Si les deux parties se sont évertuées à désamorcer ce qui aurait pu conduire à une crise dans les relations bilatérales, c’est que des signes inquiétants montrant que les choses n’allaient pas bien entre Tunis et Alger se sont accumulés ces dernières semaines. Ainsi les Tunisiens ont noté avec inquiétude que la situation dans leur pays est devenue un des sujets récurrents dans les entretiens des responsables algériens avec des interlocuteurs tiers. L’identité de vues entre les diplomaties des deux pays s’agissant des relations régionales et internationales qui a constitué un fort et solide lien entre les deux pays n’est plus de mise. Cela s’est manifesté particulièrement sur le dossier libyen, car au moment où la Tunisie plaide pour un règlement libyo-libyen dans une stricte neutralité entre les factions libyennes, l’Algérie a choisi son camp en soutenant le gouvernement d’union nationale et son chef Abdelhamid Dbeïba. De même, au moment où la Turquie reçoit en grande pompe et déroule le tapis rouge au chef de l’Etat algérien, le président turc Recep Tayyip Erdogan lance des piques acérées à l’adresse de la Tunisie et de son président, en défendant ses alliés de l’intérieur le Mouvement Ennahdha et son chef Rachid Ghannouchi.

Sur le plan bilatéral, les choses n’allaient pas mieux non plus. Ainsi on a remarqué la réticence de la société d’Etat algérienne des hydrocarbures SONATRACH à répondre à la demande de la Société tunisienne de l’électricité et de gaz (STEG) de lui fournir du gaz naturel en vue de faire tourner ses centrales électriques, en justifiant cela par le non-paiement par la société tunisienne de ses factures auprès de la partie algérienne. Alors qu’on aurait dû attendre des frères algériens d’accourir à aider la Tunisie dans ces circonstances difficiles pour ses finances publiques, le traitement d’un dossier aussi important d’un point de vue purement commercial a beaucoup ulcéré les Tunisiens. Pour montrer leur bonne volonté, les Algériens ont convoqué le comité bilatéral de coopération dans le domaine énergétique qui s’est réuni à Alger sous la co-présidence des deux ministres chargés de l’énergie. Néanmoins, ce comité n’est pas parvenu à un accord sur les quantités à fournir à la partie tunisienne puisque le procès-verbal de cette session prévoit "la poursuite des discussions et les consultations autour de la demande d'augmentation des volumes contractuels des livraisons de gaz naturel pour satisfaire la demande tunisienne, ainsi que la demande d'augmentation des quantités en GPL et en gaz butane".

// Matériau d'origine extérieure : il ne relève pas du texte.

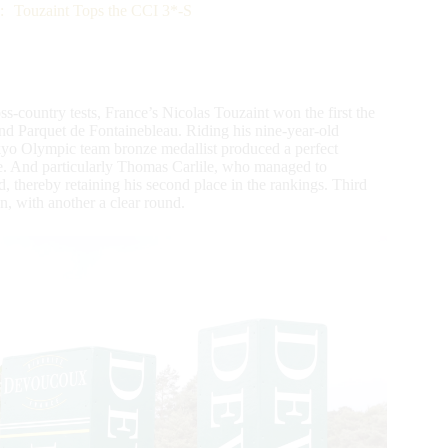
s: Touzaint Tops the CCI 3*-S
ss-country tests, France’s Nicolas Touzaint won the first the
nd Parquet de Fontainebleau. Riding his nine-year-old
o Olympic team bronze medallist produced a perfect
ce. And particularly Thomas Carlile, who managed to
 thereby retaining his second place in the rankings. Third
n, with another a clear round.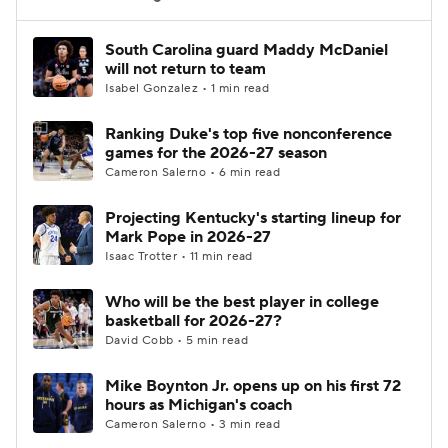
Women's BB
NBA Draft
South Carolina guard Maddy McDaniel
will not return to team
Isabel Gonzalez • 1 min read
Prospect Rankings
2026 Top Recruits
Ranking Duke's top five nonconference
2026 Top Classes
CBS Sports Classic
games for the 2026-27 season
Cameron Salerno • 6 min read
College Shop
Projecting Kentucky's starting lineup for
Mark Pope in 2026-27
Isaac Trotter • 11 min read
Who will be the best player in college
basketball for 2026-27?
David Cobb • 5 min read
Mike Boynton Jr. opens up on his first 72
hours as Michigan's coach
Cameron Salerno • 3 min read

Mais ce qui suscite davantage l’inquiétude des Tunisiens c’est la persistance de la fermeture des frontières terrestres entre les deux pays. Si le prétexte invoqué est la propagation du covid-19, ceci n’est plus de mise puisque la pandémie est maitrisée des deux côtés des frontières. La fermeture n’a plus dès lors qu’une seule explication et elle est éminemment politique.

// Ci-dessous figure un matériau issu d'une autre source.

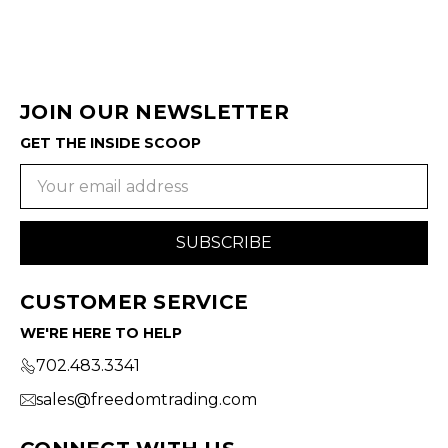
JOIN OUR NEWSLETTER
GET THE INSIDE SCOOP
Email
Address
CUSTOMER SERVICE
WE'RE HERE TO HELP
702.483.3341
sales@freedomtrading.com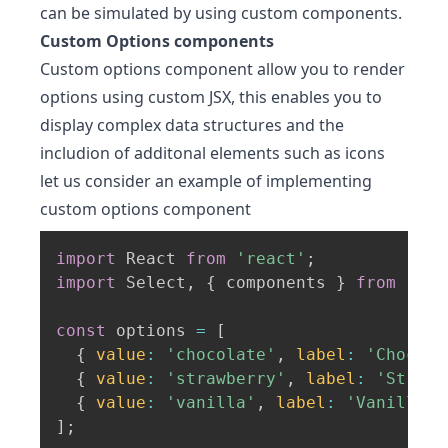
can be simulated by using custom components.
Custom Options components
Custom options component allow you to render
options using custom JSX, this enables you to
display complex data structures and the
includion of additonal elements such as icons
let us consider an example of implementing
custom options component
import
 React 
from
'react'
;
import
 Select
,
{
 components 
}
from
'rea
const
 options 
=
[
{
value
:
'chocolate'
,
label
:
'Chocola
{
value
:
'strawberry'
,
label
:
'Strawb
{
value
:
'vanilla'
,
label
:
'Vanilla'
,
]
;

Au moment où la saison touristique bat son plein, cette fermeture prive des centaines de milliers de touristes algériens de la possibilité de venir en Tunisie par voie terrestre comme ils en ont pris l’habitude, interrompue seulement par la covid-19. Sans un retour massif des Algériens, le tourisme tunisien sera privé aussi de l’apport de nos voisins et frères dans une conjoncture particulièrement difficile.

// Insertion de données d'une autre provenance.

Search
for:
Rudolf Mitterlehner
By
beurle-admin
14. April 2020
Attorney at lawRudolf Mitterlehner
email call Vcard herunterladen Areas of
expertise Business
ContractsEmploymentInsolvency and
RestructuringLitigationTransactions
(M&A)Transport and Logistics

On ne cesse depuis plusieurs mois d’évoquer la tenue prochaine de la haute commission mixte tuniso-algérienne que président les deux chefs de gouvernement. Il faut espérer que cette commission se tienne dans les meilleurs délais pour mettre en œuvre concrètement la solidité des relations bilatérales, mettre en exergue les liens de fraternité unissant les deux pays et l conférer une dimension stratégique à la coopération tuniso-algérienne comme on ne cesse de le souligner dans tous les communiqués rendant compte des entretiens ayant lieu .entre les hauts responsables des deux pays.